# Aquarium in Apartment



## rday (Mar 10, 2003)

I'm going to be moving into a new apartment in June and I want to set up a big (90-125) gallon tank when I move. How much of a concern is the weight? The odds of living on the first floor are probably slim, its hard to be picky and cheap. Is there a way of knowing whether an aquarium of this size will be possible without knowing exactly where I'll be and checking the place out? Thanks...


----------



## InSinUAsian (Jan 3, 2003)

Well, checking the place out is a must. You want to place the tank along a load supporting wall. This will ensure that your floor will be more then strong enough. You also want to place your tank perpendicular to the direction of the floor support.

Just to give you an idea, I have a 180 on the 3rd floor of an apartment. Hopefull all stays okay been okay for a few months now. But then again, I have it against a load bearing wall. (just incase, load bearing wall = outside wall of apartment, or wall you are sure has suficient support since a 125 gallon tank can weigh 1,250 pounds easy) Other then that I would not worry too much about it. Floors, even in apartments, are quite strong.

~Dj


----------



## MPower (Jan 29, 2003)

I had my 125g upstairs in my room. It was fine.


----------



## Petzl88 (Feb 5, 2003)

It shouldn't be a problem.

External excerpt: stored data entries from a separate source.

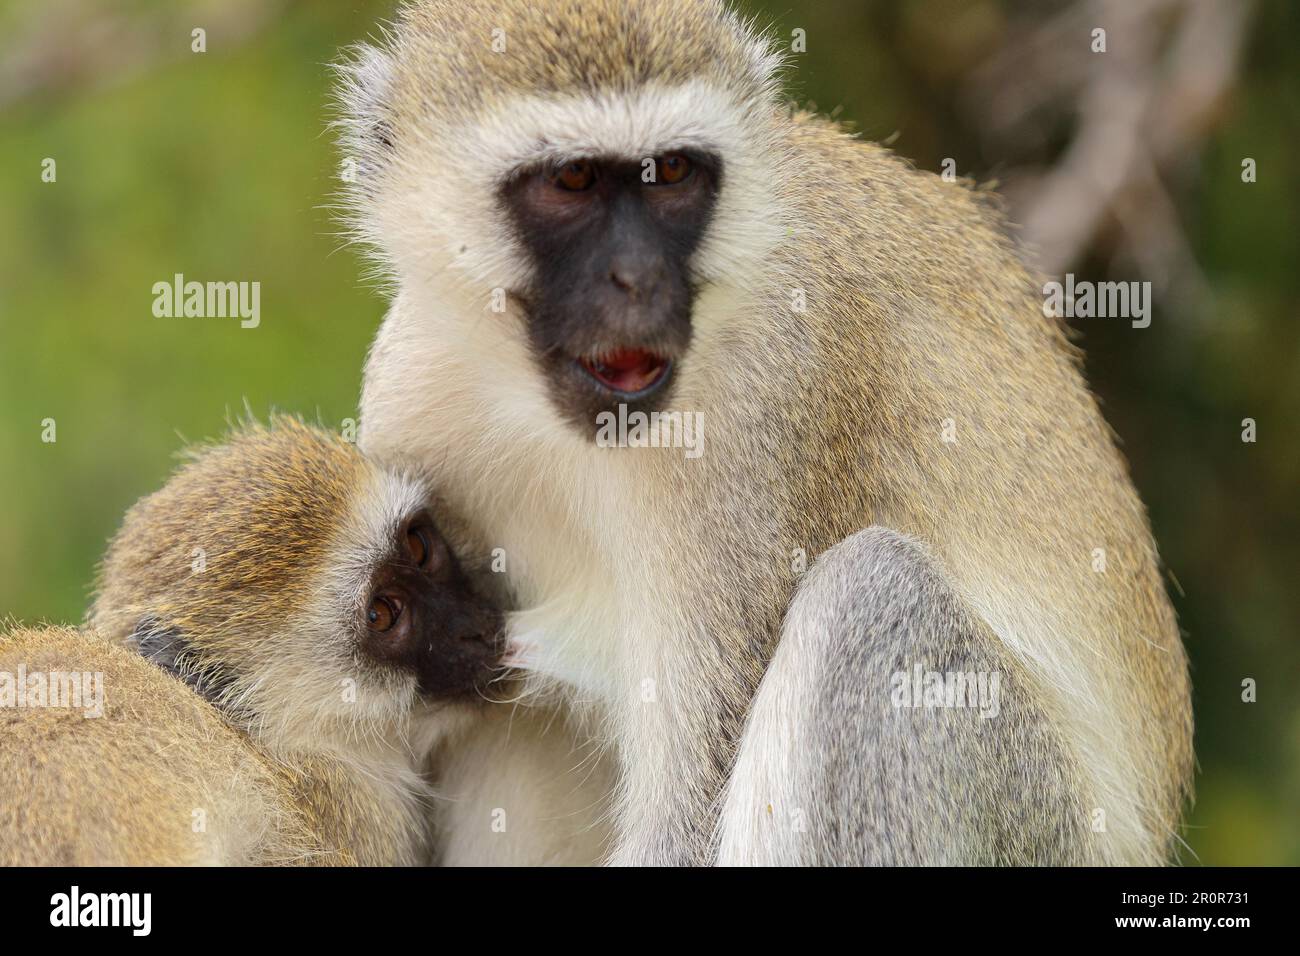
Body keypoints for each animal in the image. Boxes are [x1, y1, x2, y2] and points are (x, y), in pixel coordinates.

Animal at [340, 0, 1190, 868]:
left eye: (673, 173)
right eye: (572, 180)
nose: (639, 280)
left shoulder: (769, 400)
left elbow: (686, 817)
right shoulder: (411, 387)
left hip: (1032, 816)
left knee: (876, 593)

Put it against an outside wall like above said, and perpendicular to the floor studs.

I would definately ask the landlord.


----------



## SnowCichlid. (Jan 10, 2003)

Just ask the landlord of weight capacities of the floor you are on.... chances are unless its a complete dump that you are going to be more than fine :smile:


----------



## NIKE (Jan 27, 2003)

i have a 125gal on the third floor of a nine story block. you can just ask your landlord if it's okay if you can have a water bed. if they say yes that means your floors are ok and leak proof but i would also do like above and find a good area not infront of direct sunlight and purchase appartment insurance i pay $175.00 anually which covers spills


----------



## GARGOYLE (Feb 12, 2003)

apartment insurance is a must.


----------



## pcrose (Mar 9, 2003)

It is a good idea I would go with the first floor because sometimes the filters produce heavy vibrations and you might get complaints from your neighbors.


----------